Welcome to your first experience with an Android phone, not being able to use it because there is no charge in the battery and you literally can’t switch it on.
So, in theory, when my Android phone arrives, I should just need to put in my Google account details and, as if by magic, my contacts, calendars etc should all just appear via my Google account.
Except I don’t use Google for contacts and calendars.
I use iCloud (of course). To date, this has performed pretty much flawlessly for me. I add a contact on my iMac, it’s in my phone. I change a phone number on my iPad, my MacBook Air knows about it. I can share calendars with my wife that we can both edit so we know what each other is up to and that’s pretty killer. But Apple wants to be the only provider of your nice sync data.
I’ve spent two days now looking for workarounds, hacks and dedicated software to deal with this issue, and it seems to be pretty fruitless. The closest I got was with SyncMate, but it simply refused to sync contacts up to Google, but did manage to duplicate them on my Mac. Of course, these duplicates weren’t be going into iCloud anyway, which at least made them easy to delete.
In the end, I exported a vCard archive from OS X Address Book and imported this into Google. Apparently though, Google isn’t smart enough to deal with all the fields, so some contacts that exist purely as Facebook or Twitter contacts, simply have no information other than a name. (Yes, I verified the information was actually in the export). Black mark against Google there. If I can’t trust it to keep the information I’ve entered then what else will it manage to lose?
So, basically, I see no way to have iCloud, which I consider vital for every device I own, to work alongside Google services or hardware. I’d be very happy to hear from anyone who has got this to work reliably.

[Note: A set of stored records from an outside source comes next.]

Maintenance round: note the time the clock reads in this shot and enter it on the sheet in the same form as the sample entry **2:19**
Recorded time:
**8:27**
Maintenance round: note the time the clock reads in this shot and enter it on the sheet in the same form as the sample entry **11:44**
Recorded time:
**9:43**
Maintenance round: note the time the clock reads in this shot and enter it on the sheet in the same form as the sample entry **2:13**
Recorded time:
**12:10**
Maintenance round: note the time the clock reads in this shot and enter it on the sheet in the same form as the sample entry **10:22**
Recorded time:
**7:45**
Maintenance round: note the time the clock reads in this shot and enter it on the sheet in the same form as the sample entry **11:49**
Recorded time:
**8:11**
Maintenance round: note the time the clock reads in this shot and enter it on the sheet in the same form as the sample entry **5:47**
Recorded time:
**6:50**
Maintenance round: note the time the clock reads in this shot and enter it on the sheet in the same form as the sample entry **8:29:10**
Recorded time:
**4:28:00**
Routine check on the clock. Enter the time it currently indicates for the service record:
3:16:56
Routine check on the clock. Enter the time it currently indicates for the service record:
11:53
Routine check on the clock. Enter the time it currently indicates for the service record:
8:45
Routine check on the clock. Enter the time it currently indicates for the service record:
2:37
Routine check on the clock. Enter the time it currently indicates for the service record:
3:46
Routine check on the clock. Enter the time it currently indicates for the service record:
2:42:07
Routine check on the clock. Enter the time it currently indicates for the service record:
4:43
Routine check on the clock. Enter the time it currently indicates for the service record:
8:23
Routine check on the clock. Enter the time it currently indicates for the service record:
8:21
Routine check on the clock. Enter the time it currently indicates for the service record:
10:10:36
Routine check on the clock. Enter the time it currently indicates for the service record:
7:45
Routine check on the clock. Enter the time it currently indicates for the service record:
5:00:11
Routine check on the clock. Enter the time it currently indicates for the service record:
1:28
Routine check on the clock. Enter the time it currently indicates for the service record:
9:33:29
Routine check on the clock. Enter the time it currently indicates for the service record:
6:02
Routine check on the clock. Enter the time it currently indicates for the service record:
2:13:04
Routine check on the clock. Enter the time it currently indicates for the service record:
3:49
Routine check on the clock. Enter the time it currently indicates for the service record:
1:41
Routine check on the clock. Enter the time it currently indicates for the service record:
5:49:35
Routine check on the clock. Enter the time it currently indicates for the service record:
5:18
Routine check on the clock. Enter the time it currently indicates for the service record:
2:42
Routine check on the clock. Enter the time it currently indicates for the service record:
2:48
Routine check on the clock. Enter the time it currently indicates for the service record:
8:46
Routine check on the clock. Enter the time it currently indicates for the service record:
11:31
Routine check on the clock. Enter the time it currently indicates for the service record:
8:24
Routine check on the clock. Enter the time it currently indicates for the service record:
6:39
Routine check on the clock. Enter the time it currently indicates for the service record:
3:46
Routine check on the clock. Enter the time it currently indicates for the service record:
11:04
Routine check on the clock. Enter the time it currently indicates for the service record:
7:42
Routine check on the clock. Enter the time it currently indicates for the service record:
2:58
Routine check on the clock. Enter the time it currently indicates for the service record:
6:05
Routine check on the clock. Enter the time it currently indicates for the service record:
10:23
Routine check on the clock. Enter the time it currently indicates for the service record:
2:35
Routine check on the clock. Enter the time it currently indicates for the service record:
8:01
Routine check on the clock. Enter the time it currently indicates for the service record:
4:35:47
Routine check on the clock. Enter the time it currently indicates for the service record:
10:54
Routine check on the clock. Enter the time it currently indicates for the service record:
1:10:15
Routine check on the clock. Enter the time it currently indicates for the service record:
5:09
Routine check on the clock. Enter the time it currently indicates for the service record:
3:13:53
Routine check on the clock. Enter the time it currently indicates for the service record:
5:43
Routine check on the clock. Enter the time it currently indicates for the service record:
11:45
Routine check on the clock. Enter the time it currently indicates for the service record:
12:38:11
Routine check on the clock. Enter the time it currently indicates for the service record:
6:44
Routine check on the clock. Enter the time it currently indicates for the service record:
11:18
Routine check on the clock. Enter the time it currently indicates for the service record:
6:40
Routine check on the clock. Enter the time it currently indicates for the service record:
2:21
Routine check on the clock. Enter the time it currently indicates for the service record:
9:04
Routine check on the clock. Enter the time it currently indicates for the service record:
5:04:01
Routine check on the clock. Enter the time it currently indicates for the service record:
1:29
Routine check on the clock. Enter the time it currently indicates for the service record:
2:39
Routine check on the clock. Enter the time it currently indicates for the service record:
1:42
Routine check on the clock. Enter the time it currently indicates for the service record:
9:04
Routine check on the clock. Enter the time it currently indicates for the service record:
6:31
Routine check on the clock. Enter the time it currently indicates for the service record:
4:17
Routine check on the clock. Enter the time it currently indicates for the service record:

It is no secret that I’m a complete Apple fan. I use Macs, iPad, iPhone and AppleTV daily. I run music though iTunes Match and use iCloud for calendar and contacts syncing. However, I am also a web developer and decided that an Android handset would be important for testing sites on and, to be honest, I was interested in seeing how the competition was stacking up.
With that in mind, I ordered up one of the current cream of the crop, the HTC One X (tried both it and the Samsung Galaxy SIII, preferred the HTC). It should be arriving tomorrow and I’m going to document my experience of living with it.
I do not intend to ditch my iPhone, I will mostly be running this side by side. Not sure yet how that will work out without a SIM in the HTC, but I rarely make calls and data is typically when I’m within wifi range. I can always turn on hotspot on the iPhone. I will probably spend a couple of days trying to use it as my main phone.
Wherever possible, I am going to be unbiased when I talk about it, but it will be heavily slanted towards Apple users who are interested in what “the other team” is doing.